Directive: Where does the word "commit" occur in the data below? Copy each line that holds it.

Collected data
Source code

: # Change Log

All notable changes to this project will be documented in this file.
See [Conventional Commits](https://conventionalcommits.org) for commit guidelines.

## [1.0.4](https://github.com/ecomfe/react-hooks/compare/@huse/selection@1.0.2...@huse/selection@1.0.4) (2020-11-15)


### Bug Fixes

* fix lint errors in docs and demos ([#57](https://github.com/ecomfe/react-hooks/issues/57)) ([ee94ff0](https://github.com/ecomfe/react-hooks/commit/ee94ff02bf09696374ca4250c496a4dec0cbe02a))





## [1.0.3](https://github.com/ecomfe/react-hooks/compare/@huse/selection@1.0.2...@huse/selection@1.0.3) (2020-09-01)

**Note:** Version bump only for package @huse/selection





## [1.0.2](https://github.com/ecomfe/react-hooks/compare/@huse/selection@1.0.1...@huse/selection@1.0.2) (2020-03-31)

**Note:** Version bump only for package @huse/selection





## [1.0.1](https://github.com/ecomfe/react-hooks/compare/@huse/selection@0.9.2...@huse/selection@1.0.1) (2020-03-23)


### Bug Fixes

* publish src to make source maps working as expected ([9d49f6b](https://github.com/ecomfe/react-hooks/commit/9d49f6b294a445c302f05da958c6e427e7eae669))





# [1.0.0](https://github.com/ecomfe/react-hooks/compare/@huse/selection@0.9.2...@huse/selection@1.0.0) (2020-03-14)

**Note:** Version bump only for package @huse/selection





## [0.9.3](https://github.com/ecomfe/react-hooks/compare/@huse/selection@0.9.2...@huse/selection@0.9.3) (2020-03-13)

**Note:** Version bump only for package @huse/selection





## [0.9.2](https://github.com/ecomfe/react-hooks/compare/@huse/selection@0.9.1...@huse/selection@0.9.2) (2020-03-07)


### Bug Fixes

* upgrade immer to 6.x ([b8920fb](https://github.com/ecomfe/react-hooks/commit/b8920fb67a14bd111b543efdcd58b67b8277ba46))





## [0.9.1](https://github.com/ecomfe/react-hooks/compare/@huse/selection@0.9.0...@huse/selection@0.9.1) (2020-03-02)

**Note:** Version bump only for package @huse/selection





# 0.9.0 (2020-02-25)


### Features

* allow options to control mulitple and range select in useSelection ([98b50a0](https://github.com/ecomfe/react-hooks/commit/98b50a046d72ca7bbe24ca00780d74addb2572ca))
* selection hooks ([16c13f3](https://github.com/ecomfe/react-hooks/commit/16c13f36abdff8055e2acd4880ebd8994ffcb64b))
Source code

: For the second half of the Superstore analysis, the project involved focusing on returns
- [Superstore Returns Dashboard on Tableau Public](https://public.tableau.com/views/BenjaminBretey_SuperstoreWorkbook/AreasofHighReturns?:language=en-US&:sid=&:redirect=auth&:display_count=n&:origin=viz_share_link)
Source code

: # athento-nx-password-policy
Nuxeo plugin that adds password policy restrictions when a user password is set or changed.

Response:
See [Conventional Commits](https://conventionalcommits.org) for commit guidelines.
* fix lint errors in docs and demos ([#57](https://github.com/ecomfe/react-hooks/issues/57)) ([ee94ff0](https://github.com/ecomfe/react-hooks/commit/ee94ff02bf09696374ca4250c496a4dec0cbe02a))
* publish src to make source maps working as expected ([9d49f6b](https://github.com/ecomfe/react-hooks/commit/9d49f6b294a445c302f05da958c6e427e7eae669))
* upgrade immer to 6.x ([b8920fb](https://github.com/ecomfe/react-hooks/commit/b8920fb67a14bd111b543efdcd58b67b8277ba46))
* allow options to control mulitple and range select in useSelection ([98b50a0](https://github.com/ecomfe/react-hooks/commit/98b50a046d72ca7bbe24ca00780d74addb2572ca))
* selection hooks ([16c13f3](https://github.com/ecomfe/react-hooks/commit/16c13f36abdff8055e2acd4880ebd8994ffcb64b))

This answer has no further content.